Author Madeleine L'Engle

Lessons from Madeleine L’Engle

 May 2, 2024

Recently, as part of the Festival of Faith and Writing, I attended a presentation by Madeleine L’Engle’s granddaughter entitled, Rejection, Revision, Repetition: Lessons Learned from an Unpublished Novel by Madeleine L’Engle. It was precisely what I needed to hear. There were so many ways that L’Engle’s story was helpful. Below are my lessons from Madeleine L’Engle.

Who Is Madeleine L’Engle?

Madeleine L’Engle is most known for her young adult book, A Wrinkle in Time. She has also written non-fiction and other fiction books.
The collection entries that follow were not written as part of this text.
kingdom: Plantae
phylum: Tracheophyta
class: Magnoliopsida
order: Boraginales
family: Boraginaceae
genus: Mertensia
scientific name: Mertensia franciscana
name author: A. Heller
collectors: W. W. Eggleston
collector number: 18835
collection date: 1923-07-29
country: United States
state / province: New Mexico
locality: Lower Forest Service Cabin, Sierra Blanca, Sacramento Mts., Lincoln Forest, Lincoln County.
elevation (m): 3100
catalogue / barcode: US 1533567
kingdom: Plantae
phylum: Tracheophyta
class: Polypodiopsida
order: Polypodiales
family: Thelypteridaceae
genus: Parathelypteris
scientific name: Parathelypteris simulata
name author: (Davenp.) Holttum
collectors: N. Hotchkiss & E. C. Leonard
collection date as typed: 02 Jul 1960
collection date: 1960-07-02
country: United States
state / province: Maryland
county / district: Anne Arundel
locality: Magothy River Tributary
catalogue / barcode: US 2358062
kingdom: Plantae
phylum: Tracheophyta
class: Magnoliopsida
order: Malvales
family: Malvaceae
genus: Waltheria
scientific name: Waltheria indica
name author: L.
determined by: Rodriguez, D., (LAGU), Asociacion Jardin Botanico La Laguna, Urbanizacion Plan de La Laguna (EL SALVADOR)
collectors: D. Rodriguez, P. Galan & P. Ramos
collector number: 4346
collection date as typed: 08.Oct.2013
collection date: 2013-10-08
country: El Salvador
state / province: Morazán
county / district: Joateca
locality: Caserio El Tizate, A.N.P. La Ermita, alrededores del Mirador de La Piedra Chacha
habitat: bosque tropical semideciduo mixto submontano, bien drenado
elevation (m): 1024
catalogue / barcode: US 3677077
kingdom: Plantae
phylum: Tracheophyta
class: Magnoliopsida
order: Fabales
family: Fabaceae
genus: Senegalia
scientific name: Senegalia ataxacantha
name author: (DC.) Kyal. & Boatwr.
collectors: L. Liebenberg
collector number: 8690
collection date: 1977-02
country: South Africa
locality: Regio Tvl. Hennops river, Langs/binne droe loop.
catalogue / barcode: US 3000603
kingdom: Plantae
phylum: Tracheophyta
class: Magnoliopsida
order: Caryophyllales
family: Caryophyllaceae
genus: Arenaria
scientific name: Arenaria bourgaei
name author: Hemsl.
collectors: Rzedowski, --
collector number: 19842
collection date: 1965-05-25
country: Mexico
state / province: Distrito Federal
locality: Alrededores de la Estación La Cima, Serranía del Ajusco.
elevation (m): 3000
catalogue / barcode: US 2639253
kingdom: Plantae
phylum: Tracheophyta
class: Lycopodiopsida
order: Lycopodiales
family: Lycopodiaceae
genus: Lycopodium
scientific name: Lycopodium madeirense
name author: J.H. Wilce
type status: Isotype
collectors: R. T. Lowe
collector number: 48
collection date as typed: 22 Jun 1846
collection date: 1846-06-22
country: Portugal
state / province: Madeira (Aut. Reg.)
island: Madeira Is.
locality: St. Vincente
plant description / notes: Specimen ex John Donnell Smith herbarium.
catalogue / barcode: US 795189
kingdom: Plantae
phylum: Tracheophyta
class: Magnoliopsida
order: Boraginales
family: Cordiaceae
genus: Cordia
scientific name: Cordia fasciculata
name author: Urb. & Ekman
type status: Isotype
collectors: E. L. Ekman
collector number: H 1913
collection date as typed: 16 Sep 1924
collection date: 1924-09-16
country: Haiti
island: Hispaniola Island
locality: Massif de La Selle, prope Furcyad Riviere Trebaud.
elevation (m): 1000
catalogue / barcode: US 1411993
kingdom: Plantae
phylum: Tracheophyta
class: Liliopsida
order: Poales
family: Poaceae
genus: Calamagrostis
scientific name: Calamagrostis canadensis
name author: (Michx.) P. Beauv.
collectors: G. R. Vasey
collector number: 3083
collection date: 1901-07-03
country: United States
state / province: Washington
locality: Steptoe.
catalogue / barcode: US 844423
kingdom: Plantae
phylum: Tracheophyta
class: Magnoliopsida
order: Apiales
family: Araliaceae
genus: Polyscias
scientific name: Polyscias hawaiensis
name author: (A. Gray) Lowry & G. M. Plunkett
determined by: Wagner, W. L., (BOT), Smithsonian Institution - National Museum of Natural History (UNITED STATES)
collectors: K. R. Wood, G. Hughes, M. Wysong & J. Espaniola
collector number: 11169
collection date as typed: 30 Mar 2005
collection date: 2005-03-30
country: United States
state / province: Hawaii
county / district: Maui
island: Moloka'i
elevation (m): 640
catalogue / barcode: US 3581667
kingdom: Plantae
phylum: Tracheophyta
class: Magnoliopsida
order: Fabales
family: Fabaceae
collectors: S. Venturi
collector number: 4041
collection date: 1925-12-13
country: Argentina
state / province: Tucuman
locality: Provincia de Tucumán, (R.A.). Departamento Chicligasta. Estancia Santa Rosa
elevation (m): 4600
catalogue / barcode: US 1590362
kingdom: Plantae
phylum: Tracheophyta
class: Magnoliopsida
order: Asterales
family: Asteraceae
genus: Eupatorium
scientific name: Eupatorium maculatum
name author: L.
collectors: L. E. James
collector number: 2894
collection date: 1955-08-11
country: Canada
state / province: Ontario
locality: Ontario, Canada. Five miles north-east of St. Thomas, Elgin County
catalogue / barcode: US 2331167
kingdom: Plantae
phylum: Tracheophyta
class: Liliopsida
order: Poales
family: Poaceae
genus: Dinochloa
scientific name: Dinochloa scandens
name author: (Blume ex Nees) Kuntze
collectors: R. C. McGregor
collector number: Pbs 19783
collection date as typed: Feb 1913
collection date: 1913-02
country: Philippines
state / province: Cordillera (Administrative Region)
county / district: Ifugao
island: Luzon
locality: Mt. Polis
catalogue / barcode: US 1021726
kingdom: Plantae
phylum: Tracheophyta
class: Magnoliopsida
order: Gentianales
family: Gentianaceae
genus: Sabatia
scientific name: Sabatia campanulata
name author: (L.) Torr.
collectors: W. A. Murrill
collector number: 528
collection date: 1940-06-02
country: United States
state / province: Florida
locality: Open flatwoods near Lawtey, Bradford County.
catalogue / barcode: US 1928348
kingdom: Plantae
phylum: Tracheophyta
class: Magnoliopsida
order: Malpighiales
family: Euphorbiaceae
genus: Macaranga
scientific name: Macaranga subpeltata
I loved her book, A Wrinkle in Time, and the following two books in that series, and had read her non-fiction book on her marriage, A Two-Part Invention, but was unaware of how many other books she had written. And I certainly wasn’t aware of this unpublished work.

L’Engle worked for six years on a particular novel which was never published despite going through seven revisions. In the course of those revisions, the 800 page tome was pared down to a more reasonable 350-page novel. Still, the revisions did not improve the book, making it worthy of publication.

Here are my five lessons from Madeleine L’Engle that I learned from her granddaughter’s, Charlotte Jones Voiklis, presentation.

Lesson 1 – Even great writers struggle to “kill their darlings.”

Every one of those seven revisions began with the same dreadful opening – the heroine in bed with a dead lover who had suffered a fatal heart attack. She then calls a former lover, a doctor, to help her with the situation. (Perhaps this is where Downton Abbey writers came up with the scenario of the dead man in Mary’s bed.)

You want your readers to like your heroine, despite how flawed and troubled. Such an introduction doesn’t do that. There is no context or leading up to this, no reason to care about the heroine stuck in such an awful situation. Yet L’Engle continued to cling to her opening.

Lesson 2 – Too much failure can make a person bitter.

We often hear how we can learn from our failures. So true. However, it is also true that there is a point at which piling failure upon failure disheartens a person and can leave them bitter and cruel, as was the case for L’Engle’s father.

Madeleine feared becoming like her father. “It’s time for a period of sunshine,” she said. It was time for some good news lest even the most persistent and hopeful writer become discouraged and give up. We all need that sunshine. I know I do.

Lesson 3 – Memories can be Slippery

On her fortieth birthday, Madeleine received yet another rejection letter. She considered it a sign that it was time for her to quit writing, confirming her guilt over time spent writing instead of doing other appropriate tasks of a wife and mother. She wrote about this in her book A Circle of Quiet.

“So the rejection on my fortieth birthday seemed like a unmistakable command: stop this foolishness and learn to make cherry pie.

I covered the typewriter in a great gesture of renunciation. Then I walked around and around the room, bawling my head off. I was totally and unutterable miserable.

Suddenly I stopped, because I realized what my subconscious mind was doing while I was sobbing: my subconscious mind was busy working out a novel about failure.

I uncovered the typewriter. In my journal I recorded this moment of decision for what it was. I had to write.”

However, this account is contradicted in other journals that mentioned the time of the rejection letter being earlier than her birthday.

Memory can be a capricious thing. I’ve often gotten days and other details about events in my life wrong. Looking at past journal entries or trying to line up dates with the memories sometimes confirm this mistake. Why wouldn’t Madeleine L’Engle have the same experience? Sometimes we remember something one way for so long that it becomes entrenched in our minds this way.

Or … perhaps Madeleine embellished for dramatic effect. Good storytellers do that.

Lesson 4 – Nothing is wasted.

Even as L’Engle was swearing off writing, another book was forming in her subconscious, one about failure. After giving up on this novel, L’Engle went on a trip with her family. The idea for A Wrinkle in Time developed while on that trip, using the theme/message of her unpublished book.

Lesson 5 – Writers Write

All writing is a practice of craft. Out of the dregs of one book or article, comes another one. The only failure is to stop practicing the craft.  As Jean Rhys said, “All of writing is a huge lake. There are great rivers that feed the lake, like Tolstoy or Dostoyevsky. And then there are mere trickles, like Jean Rhys. All that matters is feeding the lake. I don’t matter. The lake matters. You must keep feeding the lake.” The only failure is to stop feeding the lake.

Even as L’Engle contemplated giving up writing, she realized she couldn’t. There was something within her that needed expression through writing. There is something within all writers that begs to come out. The only failure is to ignore that need. Writers write.

Final Lessons from Madeleine L’Engle

Do you agonize over the question, “am I a writer?” My response to you is, “Do you write?” If you write, you are a writer. If you feel there is something essential missing if you don’t write, you are a writer. Pick up your pen or open your laptop.

I am but a trickle in the lake of writing. Let me be the best trickle I can be. L’Engle has given me reason to pick up pen again and again.